People of Praise, which has 1,700 members in 22 cities in the US and Canada, is closely connected to Notre Dame University, located outside South Bend, Indiana, where Barrett taught before her appointment.

The group has been criticised by defecting members who claim it is a male dominated “cult,” which practices gender discrimination, brainwashing and intimidation of people who want to leave.

Award-winning Canadian novelist Margaret Atwood has referenced a Christian evangelical cult like People of Praise for her scary 1985 book, “The Handmaid’s Tale,” which describes the take-over of the US, renamed “Gilead,” by a right-wing theocratic and patriarchal society. During a 1989 interview with the New York Times Review of Books, Atwood spoke of efforts of right-wing Christians to unite church and state which the US, since its founding “has striven to keep apart, with great difficulty, because the foundation of this country was not separation of church and state. We’re often taught in schools that the Puritans came to America for religious freedom. Nonsense.
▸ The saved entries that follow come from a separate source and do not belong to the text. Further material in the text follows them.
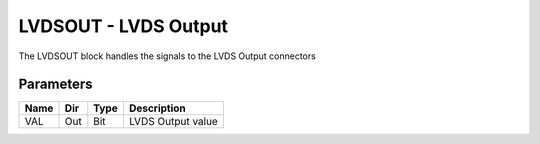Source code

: LVDSOUT - LVDS Output
=====================

The LVDSOUT block handles the signals to the LVDS Output connectors

Parameters
----------

=============== === ======= ===================================================
Name            Dir Type    Description
=============== === ======= ===================================================
VAL             Out Bit     LVDS Output value
=============== === ======= ===================================================

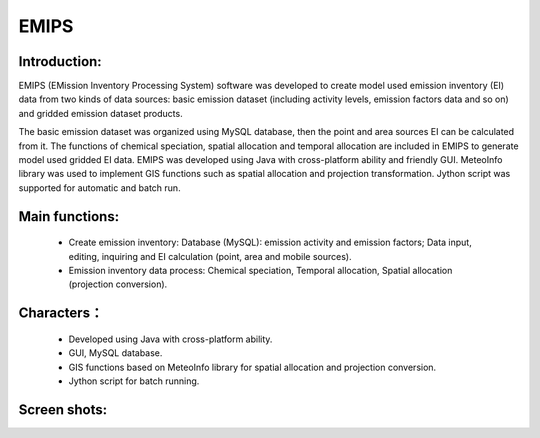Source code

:.. _projects-emips_features:


*******************
EMIPS
*******************

Introduction:
------------------------------------
EMIPS (EMission Inventory Processing System) software was developed to create model used emission inventory (EI) 
data from two kinds of data sources: basic emission dataset (including activity levels, emission factors data 
and so on) and gridded emission dataset products. 

The basic emission dataset was organized using MySQL database, then the point and area sources EI can be calculated 
from it. The functions of chemical speciation, spatial allocation and temporal allocation are included in EMIPS to 
generate model used gridded EI data. EMIPS was developed using Java with cross-platform ability and friendly GUI. 
MeteoInfo library was used to implement GIS functions such as spatial allocation and projection transformation. 
Jython script was supported for automatic and batch run.


Main functions:
------------------------------
  - Create emission inventory: Database (MySQL): emission activity and emission factors; Data input, editing, inquiring and EI calculation (point, area and mobile sources).
  - Emission inventory data process:  Chemical speciation, Temporal allocation, Spatial allocation (projection conversion).

Characters：
--------------------------------
  - Developed using Java with cross-platform ability.
  - GUI, MySQL database. 
  - GIS functions based on MeteoInfo library for spatial allocation and projection conversion.
  - Jython script for batch running.
  

Screen shots:
-------------------
.. image:: emips_image/emips_frame.png
   :scale: 50
.. image:: emips_image/emips_gui.png
   :scale: 50
.. image:: emips_image/database_view.png
   :scale: 50
.. image:: emips_image/ei_cal.png
   :scale: 50
.. image:: emips_image/emips_run.png
   :scale: 50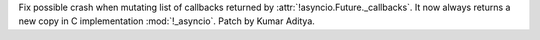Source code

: Fix possible crash when mutating list of callbacks returned by :attr:`!asyncio.Future._callbacks`. It now always returns a new copy in C implementation :mod:`!_asyncio`. Patch by Kumar Aditya.
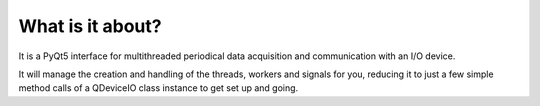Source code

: What is it about?
===================

It is a PyQt5 interface for multithreaded periodical data acquisition and communication with an I/O device.

It will manage the creation and handling of the threads, workers and signals for you, reducing it to just a few simple method calls of a QDeviceIO class instance to get set up and going.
They came to establish their own regime, where they could persecute people to their heart’s content just the way they themselves had been persecuted. If you think you have the word and the right way, that’s the only thing you can do.”

Compared to George Orwell’s “Nineteen Eighty-Four,” the novel has been turned into a television series starring Elizabeth Moss and Joseph Fiennes, with the fourth cycle due to run next year. The series has won Golden Globe awards for best actress and best series.

 It remains to be seen whether Barrett, if elevated to the court, will be a handmaiden of her religious mentors or an honest interpreter of the Constitution.